Wie vor kurzem von Immowelt.de ermittelt wurde, wurden in Leipzig Wohnungen zu einem durchschnittlichen Mietpreis von 5,10 Euro pro Quadratmeter im ersten Quartal 2012 angeboten. Der Leipziger Wohnmarkt liegt somit auf dem gleichen Level wie im Vorjahr. Im Vergleich zum Bundesdurchschnitt hängt die Stadt allerdings immer noch etwas hinterher. In der Bundesrepublik liegen die Angebotspreise im Schnitt bei 6,30 Euro pro Quadratmeter.

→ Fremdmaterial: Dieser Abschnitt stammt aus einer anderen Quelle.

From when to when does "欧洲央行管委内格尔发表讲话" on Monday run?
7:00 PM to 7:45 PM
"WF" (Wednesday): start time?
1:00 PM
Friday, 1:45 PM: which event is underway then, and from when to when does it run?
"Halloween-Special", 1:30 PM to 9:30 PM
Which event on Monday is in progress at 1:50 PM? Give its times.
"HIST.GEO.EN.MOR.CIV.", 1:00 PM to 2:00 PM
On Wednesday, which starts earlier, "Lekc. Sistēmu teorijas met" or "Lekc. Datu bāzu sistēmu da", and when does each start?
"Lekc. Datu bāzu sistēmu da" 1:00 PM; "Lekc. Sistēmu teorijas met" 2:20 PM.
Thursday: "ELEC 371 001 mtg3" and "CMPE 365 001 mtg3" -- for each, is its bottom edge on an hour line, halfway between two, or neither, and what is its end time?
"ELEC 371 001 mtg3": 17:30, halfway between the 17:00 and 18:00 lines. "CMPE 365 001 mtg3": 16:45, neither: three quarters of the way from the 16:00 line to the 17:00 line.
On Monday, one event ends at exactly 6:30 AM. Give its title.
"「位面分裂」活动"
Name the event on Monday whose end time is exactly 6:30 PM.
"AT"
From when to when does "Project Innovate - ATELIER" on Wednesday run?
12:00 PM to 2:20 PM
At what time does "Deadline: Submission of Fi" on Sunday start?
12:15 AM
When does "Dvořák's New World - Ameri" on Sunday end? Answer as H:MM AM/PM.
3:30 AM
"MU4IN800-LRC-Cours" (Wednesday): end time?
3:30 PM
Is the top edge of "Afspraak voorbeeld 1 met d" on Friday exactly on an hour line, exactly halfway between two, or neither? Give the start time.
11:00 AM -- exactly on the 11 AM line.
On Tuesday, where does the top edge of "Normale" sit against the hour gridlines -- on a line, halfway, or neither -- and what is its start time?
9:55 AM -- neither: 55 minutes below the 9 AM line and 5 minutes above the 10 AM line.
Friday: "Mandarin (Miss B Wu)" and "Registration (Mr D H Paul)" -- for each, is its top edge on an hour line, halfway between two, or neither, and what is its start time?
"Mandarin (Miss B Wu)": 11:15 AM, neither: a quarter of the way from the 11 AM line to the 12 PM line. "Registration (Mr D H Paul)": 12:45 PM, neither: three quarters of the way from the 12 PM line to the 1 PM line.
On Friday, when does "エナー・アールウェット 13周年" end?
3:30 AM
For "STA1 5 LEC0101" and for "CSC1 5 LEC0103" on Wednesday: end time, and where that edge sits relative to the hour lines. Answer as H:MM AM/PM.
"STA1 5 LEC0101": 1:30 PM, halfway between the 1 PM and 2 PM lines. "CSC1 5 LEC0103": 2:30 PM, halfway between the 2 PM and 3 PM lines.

Das Immobilienportal kam zu den Ergebnissen über eine Auswertung von 14.000 Immobilienangeboten. Laut der Auswertung lagen lediglich die Spitzenmieten in Leipzig auf Höhe des Bundesdurchschnitts. Die Spitzenmiete wird allerdings nur im Zentrum gefordert und stieg im vergangenen Jahr um 5%. Sobald Mieter jedoch bereit sind in einer Wohnung außerhalb des Zentrums zu wohnen, wird es erheblich günstiger. In der nördlichen Innenstadt zahlt jeder im Schnitt 5,20 Euro pro Quadratmeter, in den Stadtteilen Lindenau, Stötteritz-Sellerhausen und Reudnitz-Crottendorf unter 5,00 Euro. Im Stadtteil Schönefeld-Volksmarsdorf werden Wohnungen sogar für weniger als 4,50 Euro pro Quadratmeter inseriert.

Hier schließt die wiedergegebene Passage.